Since the 1940’s, Americans have been slowly introduced to the idea that national sovereignty is a dangerously outmoded concept that must give place to a broader and more generous understanding of our place in the world: national defense became bound up with the principle of collective security; national welfare tied to foreign markets (and foreign aid); and the narrow and selfish principle embodied in the slogan “Don’t Tread on Me” was replaced with a series of ever more vague appeals to our common European identity (Lend Lease, the Marshall Plan), our commitment to democratic progress (Korea, Vietnam), our faith in the brotherhood of man. We are the children, we are the world.

But as we extend our identity around the world, our sense of self-inevitably thins out. The proliferation of acronyms is a dead giveaway. Like a cheap Hollywood cap job, everyday reality is being rotted out at the core and coated on the surface with a hard and lifeless abstraction. Once upon a time we were Virginians or Iowans, Americans living in a union known as the United States; now the best we can do is to boast of being “born in the USA” (no periods), a set of letters that suggests nothing more concrete than the IRS or MTV, and there maybe little else to our common Americanness than can be found on a tax return or a Michael Jackson video.

Increasingly our eponymous acronyms are international, rather than national, and whatever the particular merits of the activities and policies spelled out by GATT, NAFTA, NATO, UN, no honest man can doubt that they represent a transfer, not merely of authority but of identity, from the nation to something supranational. This is no merely American phenomenon. All the nations of the West are being drained of their nationhood, but in some of them, at least, there are significant reactions, which may presage a wider counterrevolution against the international order that has seemed, for so long, the inevitable destination of every political road—the conclusion of every war, the object of every peace.

America has always been a province of Europe, and like most provincials we usually are a generation or so behind the capitals in the way we live and think and work. This has its good side; in the early 19th century, while the rest of the world was kicking over the traces and yelling for the rights of man, the United States was stuck in its Whig republican rut; and in the 20th century, Franklin Roosevelt was only a pale imitation of the dictators he aped and admired, Mussolini and Stalin. Being conservative is a good idea so long as there is something worth conserving, but once the forest has been burnt down, conservation in its literal sense is counterproductive. At some point it is time to clean up and replant.

So called conservatives today are like the crazy old ladies who refuse to leave a condemned building, even as the wrecking ball is crashing into their apartments. Still fighting the Cold War, they call for defense build ups and an aggressive foreign policy; they think that ours is an imperial nation simply because we have nuclear weapons and a population of 250 million consumers, and the readers of the Wall Street Journal cannot disabuse themselves of the idea that in every international chicane, it will be Americans calling the shots. The French, who have actually been an imperial people, seem to be, by fits and starts, withdrawing into nationalism; the Germans are internationalists, of course, because they are—for the third time this century—rebuilding their empire; but it is in the United Kingdom where the contest between nationalism and supranationalism seems to have the greatest relevance for the United States.

I say the United Kingdom, rather than England or Britain, because the UK is the remnant of the old empire. It is, as one Conservative journalist suggested to me, “the empire of the English over the Celts,” by which he meant the Scots, the Welsh, and the Irish. This fact—so rarely mentioned in England—turns British politics upside down: it explains, for example, why Scots nationalists are warmly attached to European Union, and why English Tory nationalists oppose both European Union and any plan that would give the Scots some control over their own affairs.

- [AVAILABLE DATA]:

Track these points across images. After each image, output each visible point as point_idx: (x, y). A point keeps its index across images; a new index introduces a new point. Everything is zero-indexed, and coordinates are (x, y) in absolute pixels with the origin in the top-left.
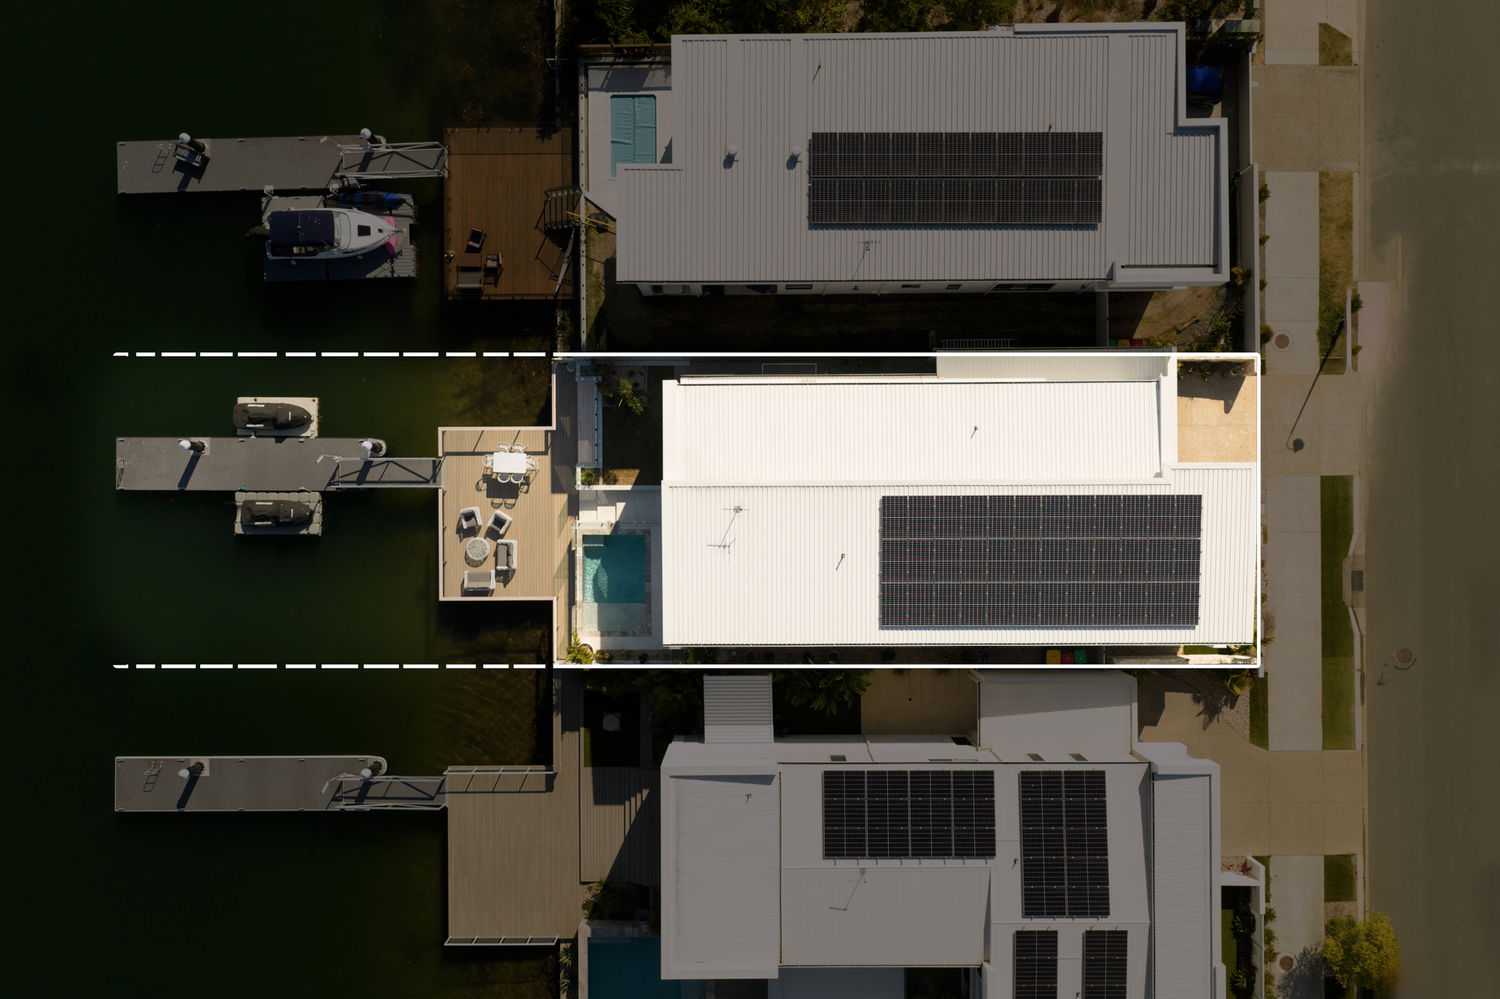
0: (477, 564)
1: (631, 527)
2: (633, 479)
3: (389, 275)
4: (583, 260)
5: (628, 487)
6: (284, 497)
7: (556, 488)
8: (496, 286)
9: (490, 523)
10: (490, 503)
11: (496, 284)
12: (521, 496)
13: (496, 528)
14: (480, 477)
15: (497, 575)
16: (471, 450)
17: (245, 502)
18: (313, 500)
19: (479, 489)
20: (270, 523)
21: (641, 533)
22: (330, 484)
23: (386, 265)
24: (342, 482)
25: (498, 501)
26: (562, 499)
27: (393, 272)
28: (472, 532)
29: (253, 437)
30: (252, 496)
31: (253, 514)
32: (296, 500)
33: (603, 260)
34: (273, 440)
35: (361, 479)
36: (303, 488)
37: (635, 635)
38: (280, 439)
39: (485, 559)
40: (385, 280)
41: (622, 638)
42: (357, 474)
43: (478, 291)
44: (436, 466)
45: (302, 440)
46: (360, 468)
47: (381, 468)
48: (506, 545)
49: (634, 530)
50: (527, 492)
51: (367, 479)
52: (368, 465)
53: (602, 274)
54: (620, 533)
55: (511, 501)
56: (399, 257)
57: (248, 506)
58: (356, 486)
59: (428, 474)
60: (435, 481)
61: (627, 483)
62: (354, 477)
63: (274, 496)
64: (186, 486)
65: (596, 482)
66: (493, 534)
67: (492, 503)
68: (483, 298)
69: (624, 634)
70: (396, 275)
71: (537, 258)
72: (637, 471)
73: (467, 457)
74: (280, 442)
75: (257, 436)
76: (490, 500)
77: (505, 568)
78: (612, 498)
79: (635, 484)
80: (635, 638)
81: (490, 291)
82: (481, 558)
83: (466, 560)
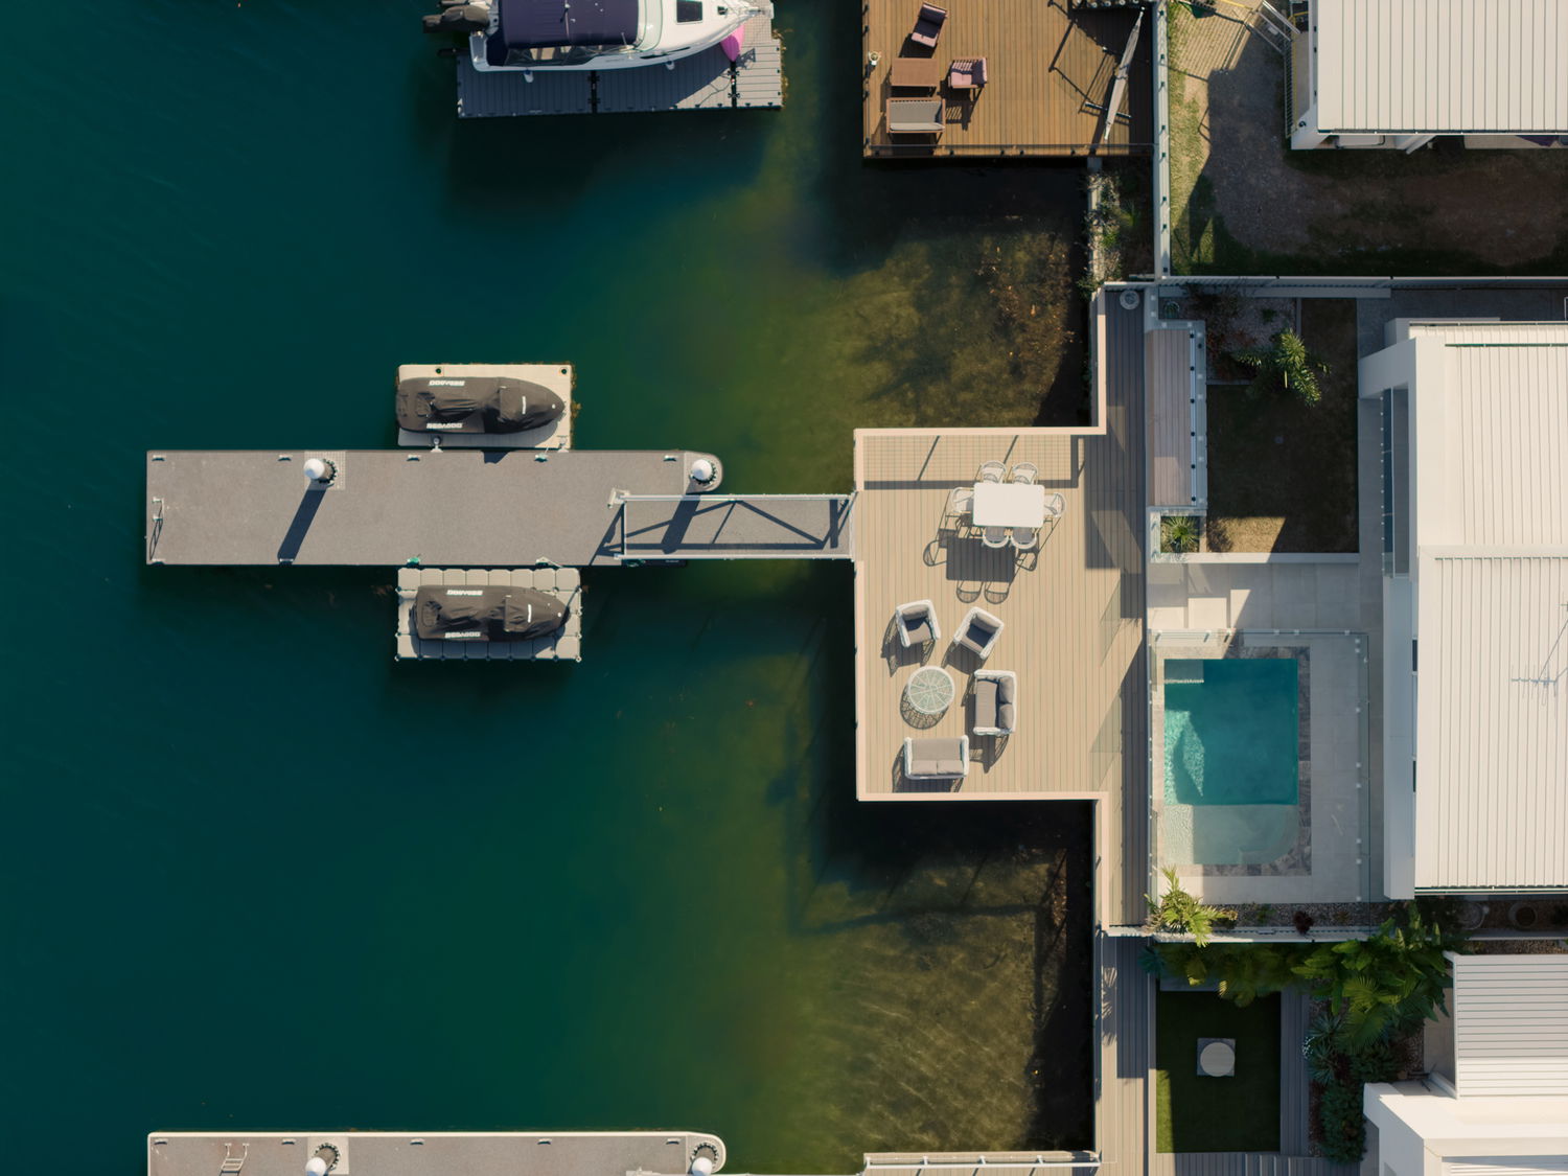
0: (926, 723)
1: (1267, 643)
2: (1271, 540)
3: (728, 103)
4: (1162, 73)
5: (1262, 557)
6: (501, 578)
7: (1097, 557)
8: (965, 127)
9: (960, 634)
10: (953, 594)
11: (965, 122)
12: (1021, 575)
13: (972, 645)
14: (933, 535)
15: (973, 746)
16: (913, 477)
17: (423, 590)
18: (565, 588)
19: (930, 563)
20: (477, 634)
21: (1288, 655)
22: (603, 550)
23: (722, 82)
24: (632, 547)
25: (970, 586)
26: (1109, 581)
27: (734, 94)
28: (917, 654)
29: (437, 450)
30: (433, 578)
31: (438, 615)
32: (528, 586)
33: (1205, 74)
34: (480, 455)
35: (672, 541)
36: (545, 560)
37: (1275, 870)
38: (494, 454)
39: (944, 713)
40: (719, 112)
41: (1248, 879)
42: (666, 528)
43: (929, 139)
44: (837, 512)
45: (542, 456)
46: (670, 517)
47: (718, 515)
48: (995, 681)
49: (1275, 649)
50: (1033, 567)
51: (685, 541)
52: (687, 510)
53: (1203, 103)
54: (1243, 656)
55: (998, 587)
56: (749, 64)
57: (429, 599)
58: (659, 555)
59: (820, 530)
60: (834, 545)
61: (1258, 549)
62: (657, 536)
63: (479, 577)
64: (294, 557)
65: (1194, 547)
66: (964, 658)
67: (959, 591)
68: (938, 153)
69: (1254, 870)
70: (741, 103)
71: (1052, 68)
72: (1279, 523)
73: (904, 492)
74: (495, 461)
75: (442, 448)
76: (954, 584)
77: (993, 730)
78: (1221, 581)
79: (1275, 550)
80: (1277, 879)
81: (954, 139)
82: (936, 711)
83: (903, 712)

---

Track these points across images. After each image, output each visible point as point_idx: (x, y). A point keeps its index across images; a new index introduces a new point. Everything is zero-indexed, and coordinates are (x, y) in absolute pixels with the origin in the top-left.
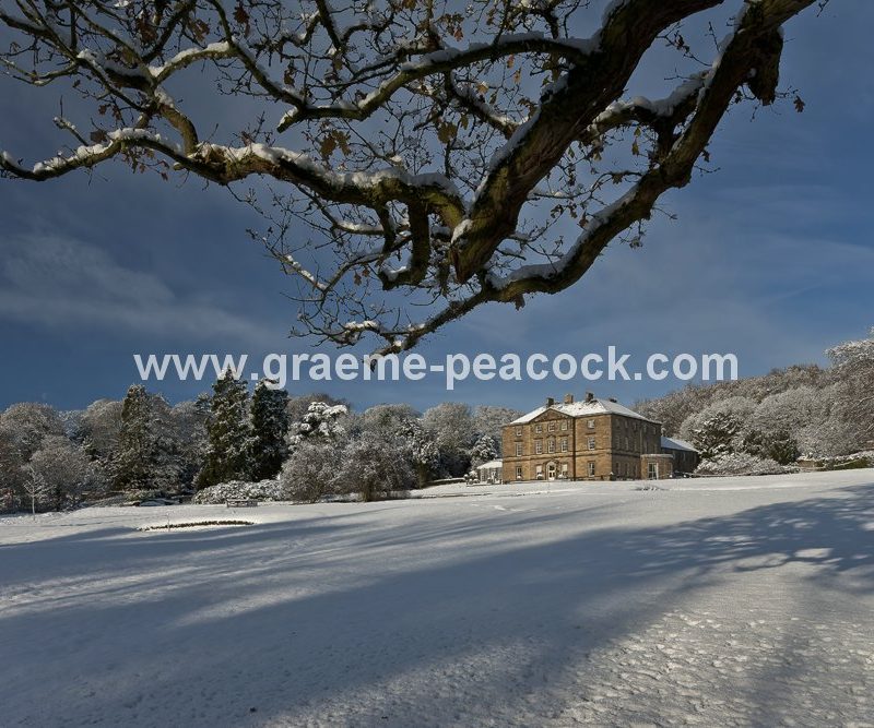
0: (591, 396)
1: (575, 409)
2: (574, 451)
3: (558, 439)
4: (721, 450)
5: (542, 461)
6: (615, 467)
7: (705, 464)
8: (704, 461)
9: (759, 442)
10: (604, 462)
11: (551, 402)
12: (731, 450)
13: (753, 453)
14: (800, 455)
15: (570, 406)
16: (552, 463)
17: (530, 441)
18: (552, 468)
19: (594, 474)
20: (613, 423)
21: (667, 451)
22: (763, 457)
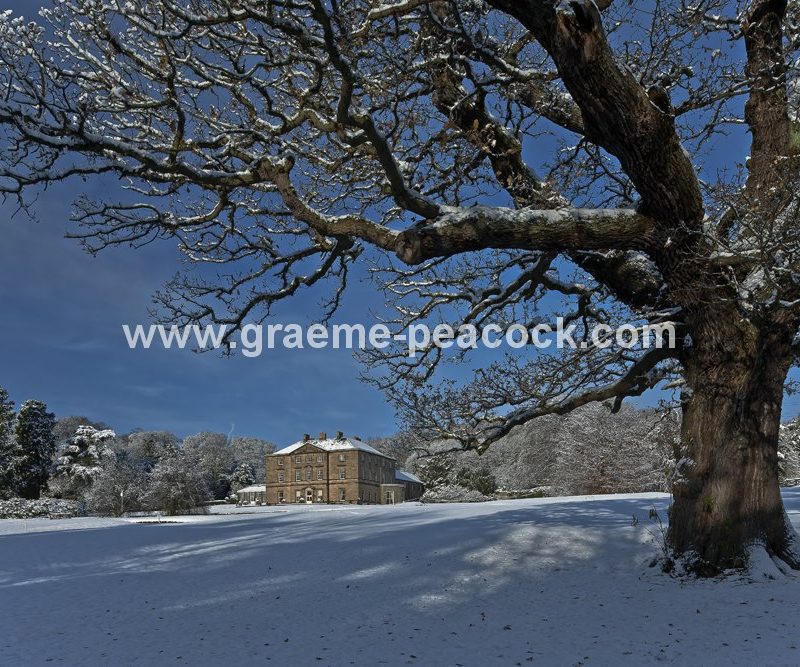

==

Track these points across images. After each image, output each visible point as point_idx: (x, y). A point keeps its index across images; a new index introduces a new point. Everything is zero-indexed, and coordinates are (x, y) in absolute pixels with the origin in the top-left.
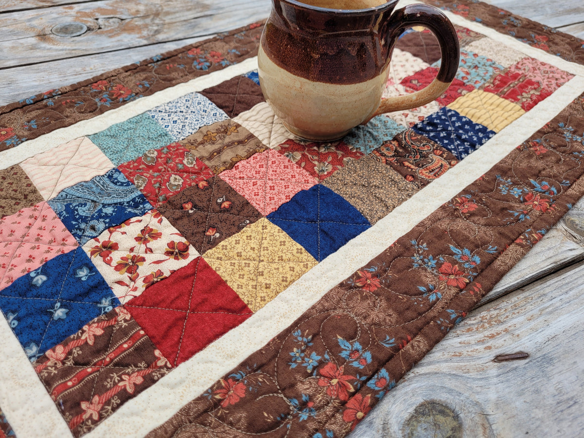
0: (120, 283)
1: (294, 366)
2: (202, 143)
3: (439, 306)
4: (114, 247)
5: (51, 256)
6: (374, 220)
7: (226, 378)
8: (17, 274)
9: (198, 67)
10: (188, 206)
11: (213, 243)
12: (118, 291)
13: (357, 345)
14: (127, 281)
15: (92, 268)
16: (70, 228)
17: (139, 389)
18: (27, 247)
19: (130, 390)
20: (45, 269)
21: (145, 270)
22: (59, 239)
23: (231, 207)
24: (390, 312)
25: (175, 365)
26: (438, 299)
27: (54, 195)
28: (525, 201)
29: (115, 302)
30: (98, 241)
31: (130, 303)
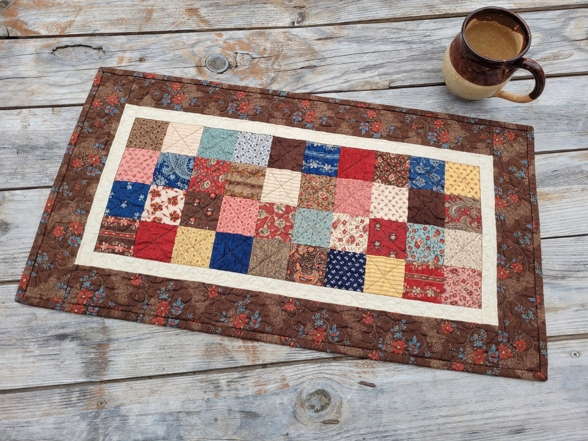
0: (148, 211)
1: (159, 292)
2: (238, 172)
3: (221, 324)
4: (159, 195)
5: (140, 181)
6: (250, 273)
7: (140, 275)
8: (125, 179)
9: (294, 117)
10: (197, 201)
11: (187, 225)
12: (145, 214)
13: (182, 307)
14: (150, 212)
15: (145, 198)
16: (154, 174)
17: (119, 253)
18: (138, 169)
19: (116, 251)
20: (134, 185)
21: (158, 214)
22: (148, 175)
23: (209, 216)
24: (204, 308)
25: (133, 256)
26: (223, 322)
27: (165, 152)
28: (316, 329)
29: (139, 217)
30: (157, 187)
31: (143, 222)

- [WHAT TO WORK ON]:
a. Answer these questions from the passage on national sovereignty:
(i) Which two programs does it give as appeals to a common European identity?
(ii) Which two dictators does it say Franklin Roosevelt aped and admired?
(iii) Whom does "the Celts" mean, according to the Conservative journalist?
b. Resume the passage on national sovereignty, starting after its final sentence.
The rows have no connection to the passage on national sovereignty.

- [RESPONSES BY ITEM NUMBER]:
a.
(i) Lend Lease and the Marshall Plan.
(ii) Mussolini and Stalin.
(iii) The Scots, the Welsh, and the Irish.

b.
Some Tory nationalists see Euro-federalism as a kind of plot to subvert the loyalties of England’s Celtic subjects. Their fears were exacerbated when the German Christian Democrats put out a paper in 1994, arguing that no single nation should be able to block further European integration and describing sovereignty as now an “empty shell.” More ominously, the Germans called for a “quasi-constitutional document” to “set out the division of powers between the union, the nation states and the regions.” Norman Tebbit, at a Bournemouth rally (on October 11, 1994), described the German proposal as a plan to break the British nation into German-style Länder: “Now your breath may be taken away by that touch of arrogance of Germans seeking to define the relationship between Westminster and Edinburgh or Belfast and Cardiff—perhaps even Newcastle or Birmingham.” In a telephone interview, Ferdinand Mount (the editor of the TLS) pleasantly observed that “the Norman Tebbits are the last reactionaries, and history will wash quietly over them.”

American conservatives of nearly every stripe are used to thinking of “federalism” as, at least in principle, a good thing, and it seems paradoxical that in the Tory nationalist lexicon, federalism and devolution are synonyms for treason, while devolution has become the rallying cry for the revivified Labour Party under Tony Blair. Short of a miracle—it is not every day that the English get an invitation to go headhunting for Argentineans—it will be Mr. Blair and not Mr. Major who will decide the question of Britain’s future in the European Community, and it is this sense of impending disaster that has egged on John Major’s nationalist critics within his own party.

The case against Europe is complex. For some it is little more than John Bull’s sentimental reaction against the loss of his identity, and hardly distinguishable from Middle American paranoia over the United Nations. More typically, the arguments arc pragmatic and economic. The European Union has proved to be a costly bureaucracy, whose commercial and agricultural regulations seem to favor every state but England. Mr. Mount, who is decidedly pro-Europe, concedes that the fear of the new bureaucracy is justified up to a point, especially if the extreme Eurofederalists were to have their way. But, he adds, “What would unite three-fourths of the Conservatives—and everyone—is if European Union stopped here, where it is. There is, however, fear of going on to create a full-scale federation of the American type.”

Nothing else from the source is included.